A space view of western Europe in 1984 versus 2020 with drier landscapes in the latter
Western Europe in 1984 (left) versus 2020 (right)

Google Earth is a service that doesn't get talked about as often as some of Google's other offerings, but every now and then, the company still comes up with something new to add to it. Today, that something is Timelapse, a new feature that allows users to travel back in time to see how Earth has changed over the past 37 years.

The feature combines 24 million satellite photos covering the entire planet, so users can select any point on the globe and see its evolution over time. Timelapses of select locations around the world have also been made available in short video form, so you can download them for your own projects or watch them on YouTube.

In addition to that, Google has prepared some guided tours, telling stories about the reasons for how the landscape changed, such as how forests have slowly made way for towns and cities, or how ice has melted in regions like the Columbia Glacier in Alaska. There are five stories to choose from, focusing on forests, energy, global warming, urban expansion, and natural beauty. Google partnered with the CREATE Lab at Carnegie Melon University to understand the reasons behind the changes in the landscape and tell these stories.

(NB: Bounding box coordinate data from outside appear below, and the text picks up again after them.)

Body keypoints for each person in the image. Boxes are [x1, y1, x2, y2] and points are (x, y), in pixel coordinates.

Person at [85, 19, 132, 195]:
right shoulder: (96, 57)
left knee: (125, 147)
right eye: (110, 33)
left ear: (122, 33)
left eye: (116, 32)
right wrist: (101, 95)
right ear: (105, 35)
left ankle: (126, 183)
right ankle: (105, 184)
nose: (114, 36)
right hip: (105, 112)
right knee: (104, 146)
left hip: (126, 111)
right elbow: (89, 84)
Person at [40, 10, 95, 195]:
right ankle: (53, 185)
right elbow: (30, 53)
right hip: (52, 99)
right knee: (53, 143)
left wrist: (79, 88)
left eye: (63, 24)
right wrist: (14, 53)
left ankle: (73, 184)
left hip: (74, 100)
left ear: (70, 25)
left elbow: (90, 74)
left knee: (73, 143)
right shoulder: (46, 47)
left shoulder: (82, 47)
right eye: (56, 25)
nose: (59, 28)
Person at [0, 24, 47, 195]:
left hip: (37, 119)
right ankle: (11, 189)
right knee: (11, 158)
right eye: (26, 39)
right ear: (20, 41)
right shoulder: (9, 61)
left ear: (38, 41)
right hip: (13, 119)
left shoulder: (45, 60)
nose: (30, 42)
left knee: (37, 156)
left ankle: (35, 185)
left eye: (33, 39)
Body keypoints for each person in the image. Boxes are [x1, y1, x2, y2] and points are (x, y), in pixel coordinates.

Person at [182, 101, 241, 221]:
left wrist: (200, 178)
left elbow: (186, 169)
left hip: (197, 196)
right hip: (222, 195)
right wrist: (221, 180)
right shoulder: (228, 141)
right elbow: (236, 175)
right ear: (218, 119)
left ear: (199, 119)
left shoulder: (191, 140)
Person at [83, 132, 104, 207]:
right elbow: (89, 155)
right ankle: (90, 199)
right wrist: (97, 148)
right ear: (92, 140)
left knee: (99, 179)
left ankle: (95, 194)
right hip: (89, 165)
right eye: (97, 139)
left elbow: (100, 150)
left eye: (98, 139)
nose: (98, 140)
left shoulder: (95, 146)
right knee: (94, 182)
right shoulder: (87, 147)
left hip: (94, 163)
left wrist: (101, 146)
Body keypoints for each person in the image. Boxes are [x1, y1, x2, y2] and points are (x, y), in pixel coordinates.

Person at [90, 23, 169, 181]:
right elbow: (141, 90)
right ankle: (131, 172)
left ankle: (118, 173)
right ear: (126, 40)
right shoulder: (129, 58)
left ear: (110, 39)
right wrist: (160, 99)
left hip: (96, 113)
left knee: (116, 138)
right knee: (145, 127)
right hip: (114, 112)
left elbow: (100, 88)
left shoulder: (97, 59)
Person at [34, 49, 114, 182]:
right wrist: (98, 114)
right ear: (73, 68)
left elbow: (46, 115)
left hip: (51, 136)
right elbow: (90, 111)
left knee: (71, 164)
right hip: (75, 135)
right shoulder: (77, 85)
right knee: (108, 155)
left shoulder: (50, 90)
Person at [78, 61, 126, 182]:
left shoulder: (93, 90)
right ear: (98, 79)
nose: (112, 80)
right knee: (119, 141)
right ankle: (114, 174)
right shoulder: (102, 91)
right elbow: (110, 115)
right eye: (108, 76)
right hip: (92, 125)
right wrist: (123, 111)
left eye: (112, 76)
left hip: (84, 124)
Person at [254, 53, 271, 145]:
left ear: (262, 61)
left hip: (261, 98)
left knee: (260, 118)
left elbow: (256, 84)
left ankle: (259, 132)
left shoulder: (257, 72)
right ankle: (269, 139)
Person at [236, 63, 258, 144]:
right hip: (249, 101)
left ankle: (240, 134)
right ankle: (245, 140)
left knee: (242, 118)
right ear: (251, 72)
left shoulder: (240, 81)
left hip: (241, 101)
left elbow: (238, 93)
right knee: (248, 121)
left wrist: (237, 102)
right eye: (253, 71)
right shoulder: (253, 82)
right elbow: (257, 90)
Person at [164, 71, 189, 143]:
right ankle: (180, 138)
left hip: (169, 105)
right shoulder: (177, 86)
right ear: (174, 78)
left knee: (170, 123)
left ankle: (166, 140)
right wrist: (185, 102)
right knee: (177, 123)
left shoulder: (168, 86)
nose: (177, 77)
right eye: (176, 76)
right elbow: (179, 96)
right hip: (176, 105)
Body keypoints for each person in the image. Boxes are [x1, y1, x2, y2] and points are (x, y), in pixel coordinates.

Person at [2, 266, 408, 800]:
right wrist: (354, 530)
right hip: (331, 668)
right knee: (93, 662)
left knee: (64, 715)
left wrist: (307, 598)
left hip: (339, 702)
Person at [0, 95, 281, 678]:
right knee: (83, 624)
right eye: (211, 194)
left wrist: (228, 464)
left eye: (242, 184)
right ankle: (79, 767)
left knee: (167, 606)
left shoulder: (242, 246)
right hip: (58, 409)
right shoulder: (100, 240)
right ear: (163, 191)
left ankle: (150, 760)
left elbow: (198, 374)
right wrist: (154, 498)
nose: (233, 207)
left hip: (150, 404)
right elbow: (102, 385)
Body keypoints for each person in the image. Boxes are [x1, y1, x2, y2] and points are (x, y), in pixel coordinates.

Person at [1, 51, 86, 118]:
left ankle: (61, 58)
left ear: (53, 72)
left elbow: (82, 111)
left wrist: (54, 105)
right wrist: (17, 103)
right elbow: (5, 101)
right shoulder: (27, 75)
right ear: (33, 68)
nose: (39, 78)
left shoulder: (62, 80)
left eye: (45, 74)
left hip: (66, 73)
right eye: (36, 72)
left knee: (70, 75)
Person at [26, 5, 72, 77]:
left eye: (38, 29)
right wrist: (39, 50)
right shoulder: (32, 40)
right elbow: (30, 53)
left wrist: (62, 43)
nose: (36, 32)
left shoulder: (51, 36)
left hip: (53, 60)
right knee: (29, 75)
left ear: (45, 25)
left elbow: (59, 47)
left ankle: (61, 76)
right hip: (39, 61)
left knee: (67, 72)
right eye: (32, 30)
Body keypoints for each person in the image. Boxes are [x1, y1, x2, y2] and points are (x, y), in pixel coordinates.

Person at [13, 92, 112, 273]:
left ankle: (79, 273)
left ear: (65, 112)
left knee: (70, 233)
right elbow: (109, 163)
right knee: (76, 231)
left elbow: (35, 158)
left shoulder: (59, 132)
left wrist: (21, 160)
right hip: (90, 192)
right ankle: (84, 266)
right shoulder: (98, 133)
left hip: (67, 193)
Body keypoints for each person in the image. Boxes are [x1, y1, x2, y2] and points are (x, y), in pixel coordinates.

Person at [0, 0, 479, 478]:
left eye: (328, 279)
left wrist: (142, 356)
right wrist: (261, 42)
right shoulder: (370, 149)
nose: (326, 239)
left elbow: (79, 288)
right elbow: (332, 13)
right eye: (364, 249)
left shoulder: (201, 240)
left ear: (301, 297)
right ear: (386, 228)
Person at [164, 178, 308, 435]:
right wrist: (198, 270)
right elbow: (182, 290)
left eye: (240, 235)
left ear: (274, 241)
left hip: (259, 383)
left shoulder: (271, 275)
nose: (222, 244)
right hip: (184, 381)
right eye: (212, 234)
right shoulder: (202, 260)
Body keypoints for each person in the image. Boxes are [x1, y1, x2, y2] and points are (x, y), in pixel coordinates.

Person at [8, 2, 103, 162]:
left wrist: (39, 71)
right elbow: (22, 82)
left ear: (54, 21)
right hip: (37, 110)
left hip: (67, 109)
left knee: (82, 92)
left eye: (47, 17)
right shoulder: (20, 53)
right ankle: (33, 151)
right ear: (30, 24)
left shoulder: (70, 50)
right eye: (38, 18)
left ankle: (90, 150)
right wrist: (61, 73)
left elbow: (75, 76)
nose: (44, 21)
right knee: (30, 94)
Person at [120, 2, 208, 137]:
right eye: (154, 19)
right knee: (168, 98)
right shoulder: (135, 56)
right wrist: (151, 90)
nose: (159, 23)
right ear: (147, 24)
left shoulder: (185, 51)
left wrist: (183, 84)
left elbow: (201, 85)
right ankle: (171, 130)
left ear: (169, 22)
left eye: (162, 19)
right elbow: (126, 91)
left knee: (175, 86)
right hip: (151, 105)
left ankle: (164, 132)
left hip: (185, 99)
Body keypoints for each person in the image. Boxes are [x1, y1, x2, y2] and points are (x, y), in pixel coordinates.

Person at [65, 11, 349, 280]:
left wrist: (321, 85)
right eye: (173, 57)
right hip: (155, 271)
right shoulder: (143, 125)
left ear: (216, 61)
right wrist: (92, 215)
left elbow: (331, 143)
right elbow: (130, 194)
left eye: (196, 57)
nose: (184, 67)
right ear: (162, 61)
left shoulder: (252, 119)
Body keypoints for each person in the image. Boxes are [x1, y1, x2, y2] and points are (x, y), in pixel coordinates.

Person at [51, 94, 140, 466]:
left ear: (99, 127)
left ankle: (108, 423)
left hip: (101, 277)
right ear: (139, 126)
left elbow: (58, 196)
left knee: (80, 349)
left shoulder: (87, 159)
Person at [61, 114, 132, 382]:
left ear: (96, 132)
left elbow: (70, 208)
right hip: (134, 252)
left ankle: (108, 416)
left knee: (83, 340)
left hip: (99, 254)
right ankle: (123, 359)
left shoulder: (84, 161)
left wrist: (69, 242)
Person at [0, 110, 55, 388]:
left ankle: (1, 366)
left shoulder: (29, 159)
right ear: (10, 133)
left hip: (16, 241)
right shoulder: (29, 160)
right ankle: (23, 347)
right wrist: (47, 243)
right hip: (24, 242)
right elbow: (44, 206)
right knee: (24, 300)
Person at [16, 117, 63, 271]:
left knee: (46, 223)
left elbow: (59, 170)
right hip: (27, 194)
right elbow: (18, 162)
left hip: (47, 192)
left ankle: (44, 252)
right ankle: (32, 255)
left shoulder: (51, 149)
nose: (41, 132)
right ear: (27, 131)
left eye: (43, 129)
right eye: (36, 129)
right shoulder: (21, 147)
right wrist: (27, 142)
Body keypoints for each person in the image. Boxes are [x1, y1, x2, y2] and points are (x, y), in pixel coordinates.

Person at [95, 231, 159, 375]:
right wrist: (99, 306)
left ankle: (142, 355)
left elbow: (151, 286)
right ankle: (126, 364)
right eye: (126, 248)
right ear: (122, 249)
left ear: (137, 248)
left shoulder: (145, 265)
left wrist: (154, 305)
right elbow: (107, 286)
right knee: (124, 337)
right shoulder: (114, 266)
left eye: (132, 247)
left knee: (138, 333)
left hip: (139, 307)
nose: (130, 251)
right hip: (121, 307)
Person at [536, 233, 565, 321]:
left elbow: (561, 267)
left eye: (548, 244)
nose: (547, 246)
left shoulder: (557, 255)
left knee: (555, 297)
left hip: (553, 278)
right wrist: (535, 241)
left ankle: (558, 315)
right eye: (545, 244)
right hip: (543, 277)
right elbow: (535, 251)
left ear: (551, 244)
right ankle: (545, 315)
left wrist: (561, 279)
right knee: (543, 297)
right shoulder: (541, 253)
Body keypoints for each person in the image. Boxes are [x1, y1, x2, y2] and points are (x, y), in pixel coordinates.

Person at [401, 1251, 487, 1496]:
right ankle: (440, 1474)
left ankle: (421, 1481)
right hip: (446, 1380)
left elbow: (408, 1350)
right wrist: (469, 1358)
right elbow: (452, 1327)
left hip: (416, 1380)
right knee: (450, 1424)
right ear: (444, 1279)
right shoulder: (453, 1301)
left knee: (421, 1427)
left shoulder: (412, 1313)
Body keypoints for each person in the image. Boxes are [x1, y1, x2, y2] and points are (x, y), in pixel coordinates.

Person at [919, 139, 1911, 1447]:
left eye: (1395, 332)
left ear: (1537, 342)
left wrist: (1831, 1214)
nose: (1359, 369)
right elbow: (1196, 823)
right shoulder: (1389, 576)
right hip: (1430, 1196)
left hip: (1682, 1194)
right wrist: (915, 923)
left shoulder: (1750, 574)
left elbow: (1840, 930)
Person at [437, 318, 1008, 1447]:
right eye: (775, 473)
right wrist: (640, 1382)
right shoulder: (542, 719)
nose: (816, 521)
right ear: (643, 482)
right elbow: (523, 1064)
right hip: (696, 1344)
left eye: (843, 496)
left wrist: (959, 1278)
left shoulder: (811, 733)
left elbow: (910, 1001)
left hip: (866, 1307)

Creating Timelapse in earth took some pretty heavy lifting on Google's part. The satellite imagery used amounted 20 petabytes, which took over two million hours of processing time across thousands of machines. The final result is a 4.4TB video mosaic that covers the entire planet. Google has also committed to keep updating Timelapse with imagery for the next 10 years.

Should you be interested in trying out Timeline in Google Earth, you can check it out here. If you'd like to see how things have changed on a street level, Google also lets you view pictures from the past in Street View, though those don't go as far back.